Anagram: 'non-ascii' character doesn't match with problem description

Question

Anagram: 'non-ascii' character doesn't match with problem description

bupjae opened this issue 2 years ago · 5 comments

It seems that recent pull request (#2445, #1451) add non-ascii test case.

However, problem description says The target and candidates are words of one or more ASCII alphabetic characters (A-Z and a-z).

I'm not sure whether 'word may be contain non-ascii characters' is enough. For example, should we handle non-ascii punctations, i.e., 、 or 。?

Answer 1 · 2022-09-19T18:25:12.000Z

Good catch! We should add/update the instructions.append.md file to clarify that the Go version of the exercise is a bit different and contains non ASCII letters so people can practice how Go handles those.

See https://exercism.org/docs/building/tracks/practice-exercises#h-file-docs-instructions-append-md for the general documentation on the append file.

Be aware that the file needs to have a h1 header at the top (#) that will be completely removed when the content is put on the website. That means the content from the append appears directly below the default instructions. So usually it is good to put some h2 (##) heading in before the actual text. We often use "Implementation Notes" for example.

Answer 2 · 2022-09-21T19:36:18.000Z

I don't think we need to say anything about punctuations. They don't appear in the test cases and whether people decide to add extra code to remove potential punctuations or treat them as letters therefore does not matter at all for passing the tests.

Answer 3 · 2022-09-21T22:56:05.000Z

One existing test case and newly added test case contains space " " (U+0020). I'm not sure whether these spaces should be ignored or not.

Newly added test case contains punctuations; "，" (U+FF0C) and "," (U+002C). It seems that the test case is suggesting that these characters should be treated like normal character.

Answer 4 · 2022-09-22T15:27:11.000Z

DISCLAIMER: I do not read or write Chinese, so my view may be flawed.

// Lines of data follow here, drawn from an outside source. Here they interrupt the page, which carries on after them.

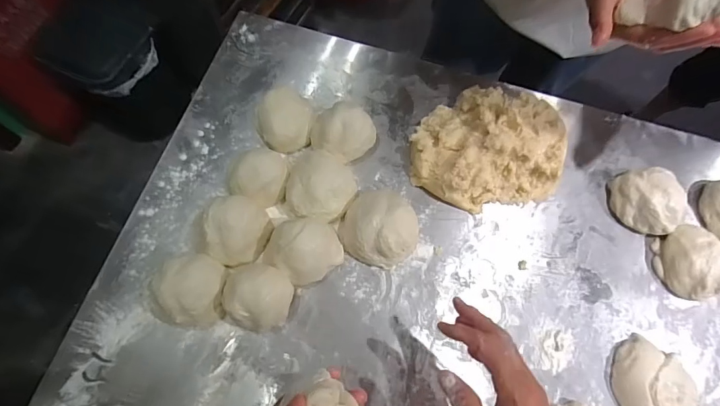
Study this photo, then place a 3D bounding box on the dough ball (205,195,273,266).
[{"bbox_3d":[-0.156,0.038,0.547,0.072,0.063,0.079,1,70,-2],"label":"dough ball"}]

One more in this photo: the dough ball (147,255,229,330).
[{"bbox_3d":[-0.209,0.109,0.521,0.075,0.058,0.084,5,69,0],"label":"dough ball"}]

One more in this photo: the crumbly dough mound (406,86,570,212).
[{"bbox_3d":[0.178,-0.087,0.597,0.207,0.079,0.172,-10,70,-5],"label":"crumbly dough mound"}]

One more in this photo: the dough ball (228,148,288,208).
[{"bbox_3d":[-0.137,-0.036,0.578,0.070,0.057,0.076,1,70,-2],"label":"dough ball"}]

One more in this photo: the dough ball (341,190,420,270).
[{"bbox_3d":[0.029,0.029,0.558,0.101,0.057,0.099,1,70,-2],"label":"dough ball"}]

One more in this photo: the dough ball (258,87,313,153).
[{"bbox_3d":[-0.107,-0.118,0.608,0.073,0.055,0.075,1,70,-2],"label":"dough ball"}]

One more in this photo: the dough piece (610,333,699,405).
[{"bbox_3d":[0.361,0.223,0.513,0.092,0.032,0.104,19,70,5],"label":"dough piece"}]

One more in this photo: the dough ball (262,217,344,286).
[{"bbox_3d":[-0.072,0.061,0.538,0.094,0.064,0.073,-25,72,-11],"label":"dough ball"}]

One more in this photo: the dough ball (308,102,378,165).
[{"bbox_3d":[-0.026,-0.100,0.605,0.081,0.065,0.074,1,70,-2],"label":"dough ball"}]

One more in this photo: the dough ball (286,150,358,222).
[{"bbox_3d":[-0.052,-0.023,0.579,0.092,0.059,0.091,1,70,-2],"label":"dough ball"}]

The Anagram exercise instructions and cases_test.go suggests a definition, which is limited to rearranging letters of a word to create a new word.

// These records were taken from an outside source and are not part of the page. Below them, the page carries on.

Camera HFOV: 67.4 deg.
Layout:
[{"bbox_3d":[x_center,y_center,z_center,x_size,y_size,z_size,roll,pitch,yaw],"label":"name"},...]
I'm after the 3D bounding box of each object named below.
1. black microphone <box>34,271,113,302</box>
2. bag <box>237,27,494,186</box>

The new test case in 'anagram_test.go' uses the phrase "你好，世界" meaning "Hello world," and expects a new phrase as the solution.

I propose limiting the nonAsciiTestCases to words and not allowing phrases.

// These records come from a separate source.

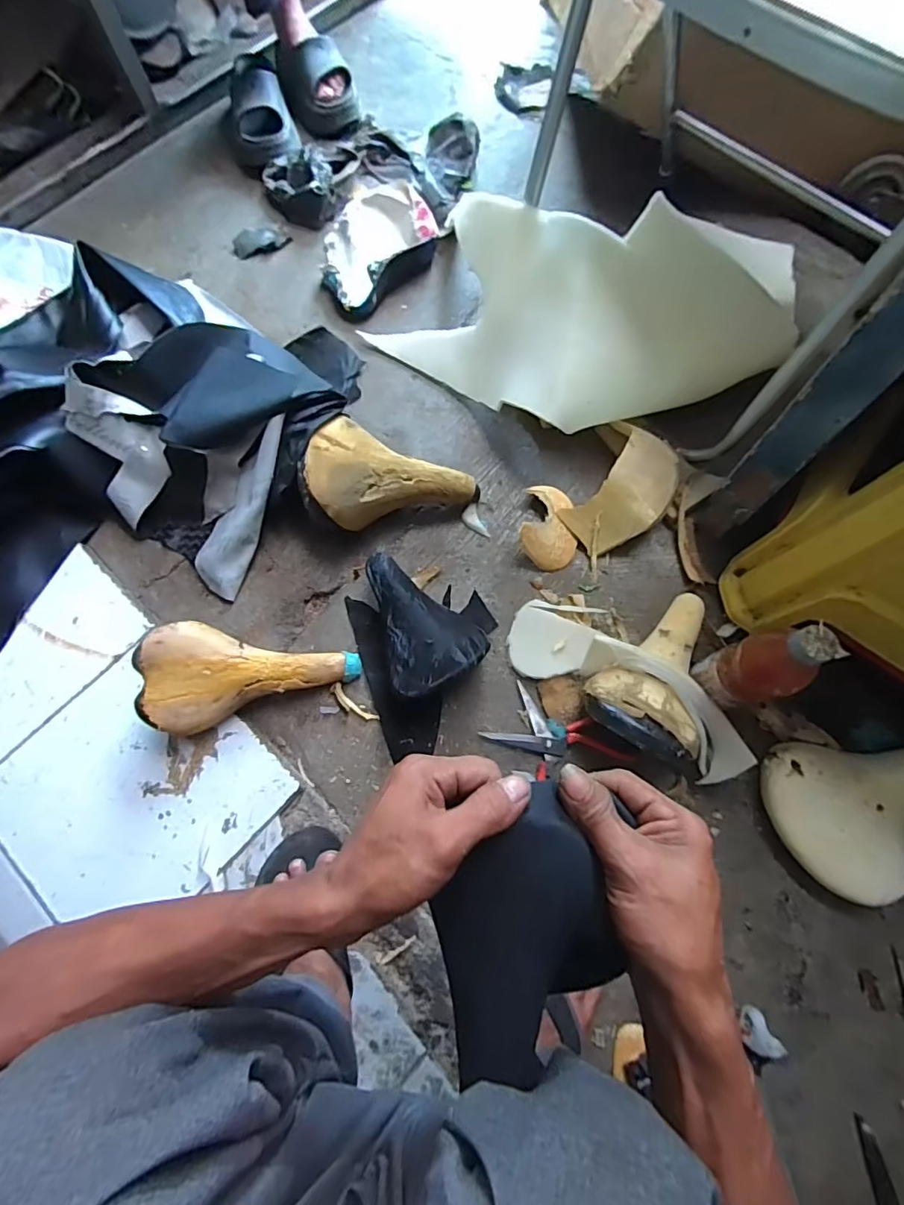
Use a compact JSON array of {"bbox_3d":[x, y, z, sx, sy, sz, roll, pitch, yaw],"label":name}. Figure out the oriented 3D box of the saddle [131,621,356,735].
[{"bbox_3d":[-0.246,0.091,0.650,0.255,0.056,0.127,1,72,-18],"label":"saddle"}]

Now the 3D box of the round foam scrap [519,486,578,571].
[{"bbox_3d":[0.136,-0.109,0.720,0.081,0.049,0.125,9,73,3],"label":"round foam scrap"}]

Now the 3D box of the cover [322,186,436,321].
[{"bbox_3d":[-0.134,-0.592,0.863,0.229,0.053,0.167,-44,78,-12],"label":"cover"}]

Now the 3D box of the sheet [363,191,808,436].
[{"bbox_3d":[0.149,-0.384,0.727,0.524,0.217,0.252,35,76,10],"label":"sheet"}]

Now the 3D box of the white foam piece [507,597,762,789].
[{"bbox_3d":[0.210,0.091,0.630,0.313,0.083,0.113,29,75,23],"label":"white foam piece"}]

If we agree, we can research some new non-ASCII anagrams.

While searching for non-ASCII anagrams, I found many Exercism GitHub issues in various programming languages discussing the topic. The consensus is that we should not be testing for non-ASCII characters unless it is a core learning outcome of the exercise.

exercism/problem-specifications#428

I am supportive of including non-ASCII aspects where it enhances the learning of golang features or educates on the issues of assuming every character is a byte.

The Append File will still need to be updated accordingly, depending on our direction.

Answer 5 · 2022-09-22T19:37:07.000Z

@bupjae Sorry, I totally misremembered the new test case. I was sure it was only "letters". 🙈 Thanks for it out (again).

@W8CYE Yes, please change to use only "letters".
I am aware of the overall discussion and often times I am on side of keeping the exercise as easy as possible. However, in this case the point is to demonstrate to that you actually do not have to change anything to make it work for non-ASCII characters in most solution approaches because of how strings work in Go. I find this quite nice. To back up this intuition we had here, I had a look at the community solutions and most solutions written before the new test was added still pass with the new test case.

So we are in the range of

unless it is a core learning outcome of the exercise

Random thought: Maybe we should say something along the lines of "the Go version will test your code with non-ASCII characters but that should not bother you too much" in the append to indicate students should not freak out because of the non-ASCII requirement. Not sure how to phrase this though.